The free users remain being the product though, don't we? We are the reach and the mined so the company can sell that but at least maybe there's a chance of not being interrupted.
Ideally, everyone would pay to use the service and nothing would be mined for manipulation but that world is hard to imagine in 2023.
> When does Twitter start paying it's users who produce the data?
Never.
Having a business in the capitalist system is about maximising profits.
Musk spent ~$44bn USD or so to buy Twitter (and tried to back out of the deal too). Do you really think Twitter is gonna fairly compensate any of the users any time soon?
You’d be better off migrating to Mastodon. Maybe some instance in that ecosystem will figure out how to use crypto for good, and to compensate its content creators.

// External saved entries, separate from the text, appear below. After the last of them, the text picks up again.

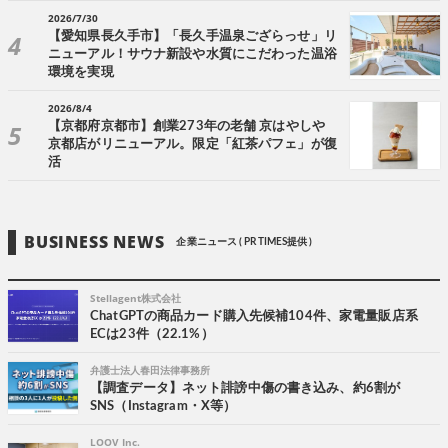
2026/7/30
【愛知県長久手市】「長久手温泉ござらっせ」リ
ニューアル！サウナ新設や水質にこだわった温浴
環境を実現
2026/8/4
【京都府京都市】創業273年の老舗 京はやしや
京都店がリニューアル。限定「紅茶パフェ」が復
活
BUSINESS NEWS
企業ニュース ( PR TIMES提供 )
Stellagent株式会社
ChatGPTの商品カード購入先候補104件、家電量販店系
ECは23件（22.1%）
弁護士法人春田法律事務所
【調査データ】ネット誹謗中傷の書き込み、約6割が
SNS（Instagram・X等）
LOOV Inc.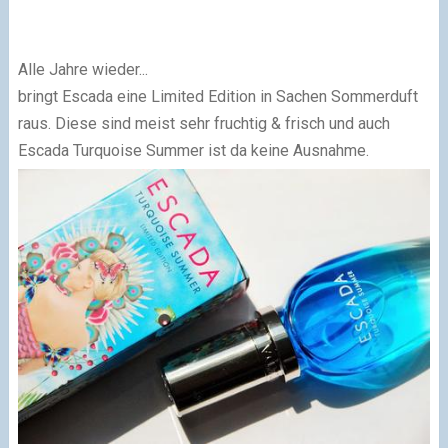
Alle Jahre wieder...
bringt Escada eine Limited Edition in Sachen Sommerduft
raus. Diese sind meist sehr fruchtig & frisch und auch
Escada Turquoise Summer ist da keine Ausnahme.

>I'm not the greatest Musk fan but IMHO his approach to charge those who benefits from Twitter is spot on and I'm actually rooting for him to be able to find a viable business model which does not rely on selling my attention to highest bidder.
If there is money to be made, he's not going to pass it up. Why not charge and sell your attention to the highest bidder at the same time? It's the literal cable model and it's proven to work for 50 years.
The difficulty is, people can still scrape the data. That data scraping is likely to cost Twitter more than the API did, as they have to serve up the full page.
Yes, you can try to block people doing that, but historically people haven't succeeded.
scrapping data at scale is much harder that you are making it sounds like. Especially is the company is trying hard to prevent that. Much cheaper just to pay for the api.
LinkedIn tries hard to prevent scraping, but there are third parties doing it, and then re-selling it. Each user is presumably paying a fraction of what the scraping cost.
Fully agree, I just wish I knew who these people are, because clearly he has looked at some data that suggests they'll pay up, or his hosting costs will be significantly lowered.
If drive everyone important off for good with a ridiculous price before “the market adjusts” (Musk changes his mind) you’ve done permanent damage to your operation.
you're opposed to selling your attention to the highest bidder but you think it's a good business model to sell all of "your data" to any "market rate" bidder?
If you are going to influence people, pay for the reach and If you are going to mine data, pay for the data. I guess the exact pricing can be adjusted according to the market needs but I agree with the paid access approach.